Sudah Sembuh, Kenapa Bisa Terinfeksi Covid-19 Lagi?

Senin, 26 Oktober 2020 - 17:30 WIB
loading...
Sudah Sembuh, Kenapa Bisa Terinfeksi Covid-19 Lagi?
Sudah sembuh dari Covid-19 bukan berarti seseorang kebal terhadap penyakit ini. Foto/IST
A A A
JAKARTA - Penyitas Covid-19 yang sudah sembuh, bukan berarti kebal dan tak terinfeksi virus ini. Saat ini para ilmuwan masih meneliti tentang respon sistem imun terhadap virus tersebut.

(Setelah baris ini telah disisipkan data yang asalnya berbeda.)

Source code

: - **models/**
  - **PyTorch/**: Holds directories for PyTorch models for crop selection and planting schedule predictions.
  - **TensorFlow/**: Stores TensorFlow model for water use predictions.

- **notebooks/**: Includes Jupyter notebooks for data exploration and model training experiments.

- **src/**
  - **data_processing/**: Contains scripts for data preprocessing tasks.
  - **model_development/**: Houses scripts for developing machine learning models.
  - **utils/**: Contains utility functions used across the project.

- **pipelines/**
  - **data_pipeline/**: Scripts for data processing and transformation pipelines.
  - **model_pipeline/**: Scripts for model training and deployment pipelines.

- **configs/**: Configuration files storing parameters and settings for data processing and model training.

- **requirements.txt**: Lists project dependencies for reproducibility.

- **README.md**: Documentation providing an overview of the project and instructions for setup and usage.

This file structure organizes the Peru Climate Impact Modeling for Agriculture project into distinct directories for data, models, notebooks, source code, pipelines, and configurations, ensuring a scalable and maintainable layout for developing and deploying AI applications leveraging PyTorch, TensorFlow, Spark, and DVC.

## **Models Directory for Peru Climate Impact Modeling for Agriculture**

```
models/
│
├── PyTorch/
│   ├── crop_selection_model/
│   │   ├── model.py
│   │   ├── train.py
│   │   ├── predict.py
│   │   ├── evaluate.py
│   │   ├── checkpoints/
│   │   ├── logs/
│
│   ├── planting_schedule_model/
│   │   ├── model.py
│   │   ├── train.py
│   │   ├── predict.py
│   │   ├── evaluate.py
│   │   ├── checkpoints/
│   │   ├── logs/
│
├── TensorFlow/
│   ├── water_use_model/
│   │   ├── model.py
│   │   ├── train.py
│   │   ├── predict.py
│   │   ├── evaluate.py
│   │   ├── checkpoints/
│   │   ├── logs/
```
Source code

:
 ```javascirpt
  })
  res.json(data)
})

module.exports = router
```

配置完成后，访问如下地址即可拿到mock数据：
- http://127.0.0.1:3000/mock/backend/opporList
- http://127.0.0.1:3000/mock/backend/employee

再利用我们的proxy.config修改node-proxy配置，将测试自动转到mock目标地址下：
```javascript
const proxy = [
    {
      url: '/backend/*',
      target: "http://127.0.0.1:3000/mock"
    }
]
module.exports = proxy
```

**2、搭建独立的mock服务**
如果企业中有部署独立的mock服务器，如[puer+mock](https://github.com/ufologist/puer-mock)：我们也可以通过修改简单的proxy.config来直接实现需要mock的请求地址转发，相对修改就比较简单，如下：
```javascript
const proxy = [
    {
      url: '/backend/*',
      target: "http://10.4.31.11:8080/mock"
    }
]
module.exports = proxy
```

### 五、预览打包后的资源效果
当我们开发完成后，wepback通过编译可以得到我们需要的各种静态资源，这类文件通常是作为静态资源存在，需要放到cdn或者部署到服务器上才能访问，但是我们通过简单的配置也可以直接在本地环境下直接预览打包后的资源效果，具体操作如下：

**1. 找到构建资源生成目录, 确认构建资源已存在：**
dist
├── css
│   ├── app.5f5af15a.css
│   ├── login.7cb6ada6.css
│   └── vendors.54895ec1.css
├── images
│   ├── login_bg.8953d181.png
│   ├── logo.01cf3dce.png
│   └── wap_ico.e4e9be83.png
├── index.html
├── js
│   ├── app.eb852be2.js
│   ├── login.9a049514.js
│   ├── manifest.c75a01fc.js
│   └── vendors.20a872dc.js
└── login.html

Mereka sedang mencari tahu apakah proses penyembuhan akan berlangsung permanen. Temuan ini tentunya krusial bukan hanya bagi penyintas namun juga bagi pembuat vaksin untuk mendapatkan vaksin yang seefektif mungkin. Sistem imun sendiri ada dua, imun bawaan dan imun perolehan.

Baca juga : Klaster Demo Omnibus Law, 10 Petugas Dishub Kota Bogor Positif Covid-19

Keduanya memainkan peranan penting dalam melawan virus dan patogen lainnya. “Sistem imun bawaan bersifat revolusioner, bagian yang lama dari respon imun tubuh,” kata Santosha Vardhana, MD, PhD, dikutip dari Webmd. Sistem imun bawaan adalah garda pertama pertahanan tubuh. Reaksi dari sistem imun ini dalam menghadapi Covid-19 adalah terjadinya demam.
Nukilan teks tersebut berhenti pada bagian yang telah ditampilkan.